* Questions to answer
[a] List the arenas of positive action that the text about The Christophers names.
[b] Output the passage of the text about The Christophers between "In response, a" and "to organized religion.", inclusive.

━━ Extracted text

In response, a number of Roman Catholics began to find new ways of commending the Church and its ideal to the public, including the new medium of television. Perhaps the most notable of these men was Bishop Fulton Sheen. The most popular and influential television presentation was The Christophers, a weekly half-hour program aired on ABC beginning in 1945. Keller avoided theology and philosophy, going "straight for the watcher's heart."

To espouse the aims of The Christophers, Keller wrote an article for the conservative American Ecclesiastical Review entitled "What About the Hundred Million?" In it, he addressed the needs of Americans (including those from Protestant or other non-Catholic backgrounds) who had no connection to organized religion.

==Mission and activities==
The motto of both the television show and The Christophers is, "It's better to light a candle than to curse the darkness". The saying is reflected in the television show's theme song, "One Little Candle". It also reflects the philosophical orientation of the organization, which emphasizes positive action to create a better world in such various arenas as political honesty, caring for the sick and poor, and dealing with substance abuse.

Although the foundation and media presentations are overtly Roman Catholic, they are intended to be ecumenical in scope. The organization states that it is "rooted in the Judeo-Christian tradition of service to God and humanity" and that "the Christophers embrace people of every nation, religion and age level."

━━━━
━━ Given records

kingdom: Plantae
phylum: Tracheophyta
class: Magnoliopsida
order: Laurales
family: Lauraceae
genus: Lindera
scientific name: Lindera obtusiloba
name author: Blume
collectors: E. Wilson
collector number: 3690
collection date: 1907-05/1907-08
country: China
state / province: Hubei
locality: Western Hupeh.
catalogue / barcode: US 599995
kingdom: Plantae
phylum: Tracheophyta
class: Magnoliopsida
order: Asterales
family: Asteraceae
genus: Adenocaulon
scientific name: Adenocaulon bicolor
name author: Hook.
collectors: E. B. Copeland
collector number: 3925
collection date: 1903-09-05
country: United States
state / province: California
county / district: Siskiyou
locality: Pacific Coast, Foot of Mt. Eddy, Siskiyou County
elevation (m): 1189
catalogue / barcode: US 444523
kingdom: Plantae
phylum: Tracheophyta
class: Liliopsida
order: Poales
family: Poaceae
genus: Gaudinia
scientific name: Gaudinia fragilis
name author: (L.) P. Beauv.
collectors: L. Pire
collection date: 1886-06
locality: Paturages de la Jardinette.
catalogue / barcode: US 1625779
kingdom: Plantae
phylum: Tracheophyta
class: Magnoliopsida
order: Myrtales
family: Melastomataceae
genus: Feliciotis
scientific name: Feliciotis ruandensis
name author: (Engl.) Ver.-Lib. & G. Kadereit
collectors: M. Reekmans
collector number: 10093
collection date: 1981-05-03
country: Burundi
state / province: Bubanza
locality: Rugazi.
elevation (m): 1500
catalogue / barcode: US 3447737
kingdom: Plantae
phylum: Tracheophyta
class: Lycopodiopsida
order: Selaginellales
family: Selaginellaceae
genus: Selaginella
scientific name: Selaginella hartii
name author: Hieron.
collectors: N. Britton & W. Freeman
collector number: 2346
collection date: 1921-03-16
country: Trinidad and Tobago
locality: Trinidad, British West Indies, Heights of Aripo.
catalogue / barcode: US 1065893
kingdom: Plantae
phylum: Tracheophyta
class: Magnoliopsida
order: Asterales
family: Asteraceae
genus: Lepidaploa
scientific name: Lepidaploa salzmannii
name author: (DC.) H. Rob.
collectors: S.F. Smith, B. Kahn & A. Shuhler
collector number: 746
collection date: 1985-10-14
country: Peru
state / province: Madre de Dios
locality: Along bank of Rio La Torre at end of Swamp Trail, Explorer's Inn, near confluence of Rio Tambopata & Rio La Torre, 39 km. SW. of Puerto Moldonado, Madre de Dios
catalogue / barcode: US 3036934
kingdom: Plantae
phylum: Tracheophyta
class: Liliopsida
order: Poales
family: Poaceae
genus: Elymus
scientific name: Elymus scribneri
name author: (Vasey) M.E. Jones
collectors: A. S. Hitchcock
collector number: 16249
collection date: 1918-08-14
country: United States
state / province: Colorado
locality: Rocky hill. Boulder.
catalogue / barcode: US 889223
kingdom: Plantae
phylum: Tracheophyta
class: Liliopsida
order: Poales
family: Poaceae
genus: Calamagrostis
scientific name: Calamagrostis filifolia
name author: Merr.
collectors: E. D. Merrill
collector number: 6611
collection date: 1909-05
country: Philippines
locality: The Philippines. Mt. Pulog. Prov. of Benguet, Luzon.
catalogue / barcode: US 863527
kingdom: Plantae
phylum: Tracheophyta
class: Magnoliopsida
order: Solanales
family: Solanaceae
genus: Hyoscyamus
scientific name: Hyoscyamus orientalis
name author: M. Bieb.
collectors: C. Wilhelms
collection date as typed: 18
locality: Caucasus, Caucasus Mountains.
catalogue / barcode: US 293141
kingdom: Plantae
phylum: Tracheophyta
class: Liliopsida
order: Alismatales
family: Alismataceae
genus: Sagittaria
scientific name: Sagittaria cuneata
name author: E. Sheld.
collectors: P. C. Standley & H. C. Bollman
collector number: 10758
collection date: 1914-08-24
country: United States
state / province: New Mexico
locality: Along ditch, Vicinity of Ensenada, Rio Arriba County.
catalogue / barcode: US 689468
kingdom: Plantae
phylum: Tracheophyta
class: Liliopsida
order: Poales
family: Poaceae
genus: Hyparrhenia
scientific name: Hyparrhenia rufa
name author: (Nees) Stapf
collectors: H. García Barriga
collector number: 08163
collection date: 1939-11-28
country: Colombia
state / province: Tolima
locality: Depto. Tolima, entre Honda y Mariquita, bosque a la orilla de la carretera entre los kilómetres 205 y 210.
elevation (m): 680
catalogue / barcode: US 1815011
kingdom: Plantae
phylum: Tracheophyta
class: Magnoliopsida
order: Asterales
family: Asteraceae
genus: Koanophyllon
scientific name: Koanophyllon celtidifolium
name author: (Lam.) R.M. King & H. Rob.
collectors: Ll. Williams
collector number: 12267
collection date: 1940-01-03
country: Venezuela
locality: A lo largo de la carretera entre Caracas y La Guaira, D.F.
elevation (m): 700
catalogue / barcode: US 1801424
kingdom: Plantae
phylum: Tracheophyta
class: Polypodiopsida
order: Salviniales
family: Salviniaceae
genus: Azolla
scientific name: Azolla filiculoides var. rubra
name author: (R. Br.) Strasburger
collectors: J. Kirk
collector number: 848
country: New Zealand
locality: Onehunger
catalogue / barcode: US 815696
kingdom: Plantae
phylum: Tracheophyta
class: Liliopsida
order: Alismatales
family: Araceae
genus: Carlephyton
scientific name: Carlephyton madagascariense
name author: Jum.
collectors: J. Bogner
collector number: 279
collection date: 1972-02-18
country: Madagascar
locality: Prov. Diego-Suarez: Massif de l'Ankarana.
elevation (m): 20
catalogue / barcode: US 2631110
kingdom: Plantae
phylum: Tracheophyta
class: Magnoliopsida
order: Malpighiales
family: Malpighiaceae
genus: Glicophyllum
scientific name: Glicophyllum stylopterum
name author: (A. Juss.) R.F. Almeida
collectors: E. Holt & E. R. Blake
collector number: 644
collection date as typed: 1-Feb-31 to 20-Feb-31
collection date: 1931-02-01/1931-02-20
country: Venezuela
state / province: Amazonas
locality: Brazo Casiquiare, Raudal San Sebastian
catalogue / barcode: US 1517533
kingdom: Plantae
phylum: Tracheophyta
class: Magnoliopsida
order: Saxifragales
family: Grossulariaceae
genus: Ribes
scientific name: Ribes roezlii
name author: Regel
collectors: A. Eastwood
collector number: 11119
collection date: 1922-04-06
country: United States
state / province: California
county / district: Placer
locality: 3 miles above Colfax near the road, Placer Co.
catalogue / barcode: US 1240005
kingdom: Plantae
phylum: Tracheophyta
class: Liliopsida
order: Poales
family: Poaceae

━━━━

* List of solutions
[a]
political honesty
caring for the sick and poor
dealing with substance abuse

[b]
In response, a number of Roman Catholics began to find new ways of commending the Church and its ideal to the public, including the new medium of television. Perhaps the most notable of these men was Bishop Fulton Sheen. The most popular and influential television presentation was The Christophers, a weekly half-hour program aired on ABC beginning in 1945. Keller avoided theology and philosophy, going "straight for the watcher's heart."

To espouse the aims of The Christophers, Keller wrote an article for the conservative American Ecclesiastical Review entitled "What About the Hundred Million?" In it, he addressed the needs of Americans (including those from Protestant or other non-Catholic backgrounds) who had no connection to organized religion.